## [WORK TO COMPLETE]
Copy every line of the items below without changing anything, keeping the original order, spelling, punctuation, and line breaks.

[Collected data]

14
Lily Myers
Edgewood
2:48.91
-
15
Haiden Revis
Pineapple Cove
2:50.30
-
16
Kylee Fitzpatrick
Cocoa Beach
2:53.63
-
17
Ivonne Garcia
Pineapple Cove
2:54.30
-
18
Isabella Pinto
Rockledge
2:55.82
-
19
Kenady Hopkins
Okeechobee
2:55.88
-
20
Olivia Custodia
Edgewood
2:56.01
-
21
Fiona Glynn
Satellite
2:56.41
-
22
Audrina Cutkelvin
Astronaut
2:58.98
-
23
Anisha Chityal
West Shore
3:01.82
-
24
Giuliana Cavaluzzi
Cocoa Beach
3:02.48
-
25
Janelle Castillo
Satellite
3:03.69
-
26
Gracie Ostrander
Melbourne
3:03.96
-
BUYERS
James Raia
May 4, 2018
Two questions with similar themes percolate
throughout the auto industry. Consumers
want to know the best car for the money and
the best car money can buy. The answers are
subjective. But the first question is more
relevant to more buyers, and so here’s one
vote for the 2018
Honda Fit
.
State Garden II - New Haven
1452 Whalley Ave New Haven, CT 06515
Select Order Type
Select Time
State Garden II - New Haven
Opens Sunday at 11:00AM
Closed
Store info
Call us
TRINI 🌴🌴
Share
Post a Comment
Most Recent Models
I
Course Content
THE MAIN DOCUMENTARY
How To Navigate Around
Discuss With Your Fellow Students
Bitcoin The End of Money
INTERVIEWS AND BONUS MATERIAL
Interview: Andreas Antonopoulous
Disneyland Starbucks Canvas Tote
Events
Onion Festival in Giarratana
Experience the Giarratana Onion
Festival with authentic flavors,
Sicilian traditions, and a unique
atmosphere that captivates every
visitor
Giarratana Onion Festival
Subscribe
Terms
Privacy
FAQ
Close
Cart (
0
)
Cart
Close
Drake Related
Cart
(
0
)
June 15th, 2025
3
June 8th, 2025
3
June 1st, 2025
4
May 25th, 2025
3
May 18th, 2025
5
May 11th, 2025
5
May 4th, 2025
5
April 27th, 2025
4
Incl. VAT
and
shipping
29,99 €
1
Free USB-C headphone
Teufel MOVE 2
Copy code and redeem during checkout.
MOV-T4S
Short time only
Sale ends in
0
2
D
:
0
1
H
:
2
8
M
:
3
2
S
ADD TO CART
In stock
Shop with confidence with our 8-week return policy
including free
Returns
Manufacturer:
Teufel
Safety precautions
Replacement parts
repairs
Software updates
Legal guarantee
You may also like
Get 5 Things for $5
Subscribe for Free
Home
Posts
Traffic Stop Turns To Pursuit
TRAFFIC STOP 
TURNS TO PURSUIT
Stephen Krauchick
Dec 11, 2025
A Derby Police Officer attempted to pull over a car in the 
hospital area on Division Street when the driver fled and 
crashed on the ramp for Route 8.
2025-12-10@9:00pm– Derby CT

## [COMPLETED TASK]
14
Lily Myers
Edgewood
2:48.91
-
15
Haiden Revis
Pineapple Cove
2:50.30
-
16
Kylee Fitzpatrick
Cocoa Beach
2:53.63
-
17
Ivonne Garcia
Pineapple Cove
2:54.30
-
18
Isabella Pinto
Rockledge
2:55.82
-
19
Kenady Hopkins
Okeechobee
2:55.88
-
20
Olivia Custodia
Edgewood
2:56.01
-
21
Fiona Glynn
Satellite
2:56.41
-
22
Audrina Cutkelvin
Astronaut
2:58.98
-
23
Anisha Chityal
West Shore
3:01.82
-
24
Giuliana Cavaluzzi
Cocoa Beach
3:02.48
-
25
Janelle Castillo
Satellite
3:03.69
-
26
Gracie Ostrander
Melbourne
3:03.96
-
BUYERS
James Raia
May 4, 2018
Two questions with similar themes percolate
throughout the auto industry. Consumers
want to know the best car for the money and
the best car money can buy. The answers are
subjective. But the first question is more
relevant to more buyers, and so here’s one
vote for the 2018
Honda Fit
.
State Garden II - New Haven
1452 Whalley Ave New Haven, CT 06515
Select Order Type
Select Time
State Garden II - New Haven
Opens Sunday at 11:00AM
Closed
Store info
Call us
TRINI 🌴🌴
Share
Post a Comment
Most Recent Models
I
Course Content
THE MAIN DOCUMENTARY
How To Navigate Around
Discuss With Your Fellow Students
Bitcoin The End of Money
INTERVIEWS AND BONUS MATERIAL
Interview: Andreas Antonopoulous
Disneyland Starbucks Canvas Tote
Events
Onion Festival in Giarratana
Experience the Giarratana Onion
Festival with authentic flavors,
Sicilian traditions, and a unique
atmosphere that captivates every
visitor
Giarratana Onion Festival
Subscribe
Terms
Privacy
FAQ
Close
Cart (
0
)
Cart
Close
Drake Related
Cart
(
0
)
June 15th, 2025
3
June 8th, 2025
3
June 1st, 2025
4
May 25th, 2025
3
May 18th, 2025
5
May 11th, 2025
5
May 4th, 2025
5
April 27th, 2025
4
Incl. VAT
and
shipping
29,99 €
1
Free USB-C headphone
Teufel MOVE 2
Copy code and redeem during checkout.
MOV-T4S
Short time only
Sale ends in
0
2
D
:
0
1
H
:
2
8
M
:
3
2
S
ADD TO CART
In stock
Shop with confidence with our 8-week return policy
including free
Returns
Manufacturer:
Teufel
Safety precautions
Replacement parts
repairs
Software updates
Legal guarantee
You may also like
Get 5 Things for $5
Subscribe for Free
Home
Posts
Traffic Stop Turns To Pursuit
TRAFFIC STOP 
TURNS TO PURSUIT
Stephen Krauchick
Dec 11, 2025
A Derby Police Officer attempted to pull over a car in the 
hospital area on Division Street when the driver fled and 
crashed on the ramp for Route 8.
2025-12-10@9:00pm– Derby CT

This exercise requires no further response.